EXERCISE ->
Please state how many lines in the rows below contain the string "machine", counting only matches with the same letter case.

Excerpts from a dataset:
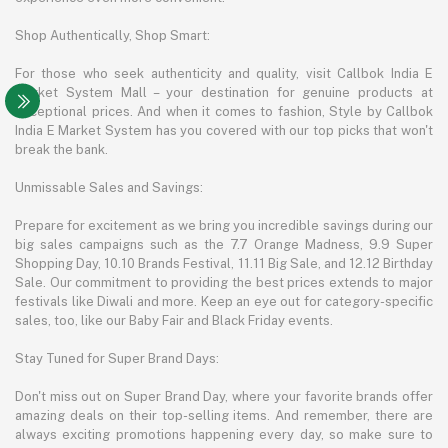
Shop Authentically, Shop Smart:
For those who seek authenticity and quality, visit Callbok India E
Market System Mall – your destination for genuine products at
exceptional prices. And when it comes to fashion, Style by Callbok
India E Market System has you covered with our top picks that won't
break the bank.
Unmissable Sales and Savings:
Prepare for excitement as we bring you incredible savings during our
big sales campaigns such as the 7.7 Orange Madness, 9.9 Super
Shopping Day, 10.10 Brands Festival, 11.11 Big Sale, and 12.12 Birthday
Sale. Our commitment to providing the best prices extends to major
festivals like Diwali and more. Keep an eye out for category-specific
sales, too, like our Baby Fair and Black Friday events.
Stay Tuned for Super Brand Days:
Don't miss out on Super Brand Day, where your favorite brands offer
amazing deals on their top-selling items. And remember, there are
always exciting promotions happening every day, so make sure to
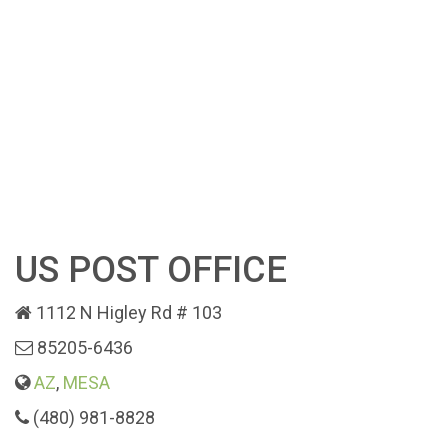
US POST OFFICE
1112 N Higley Rd # 103
85205-6436
AZ
,
MESA
(480) 981-8828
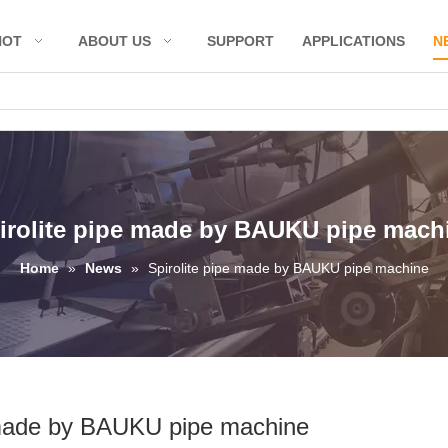
HOT
ABOUT US
SUPPORT
APPLICATIONS
N
irolite pipe made by BAUKU pipe mach
Home
»
News
»
Spirolite pipe made by BAUKU pipe machine
 made by BAUKU pipe machine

RESULT OF THE EXERCISE ->
2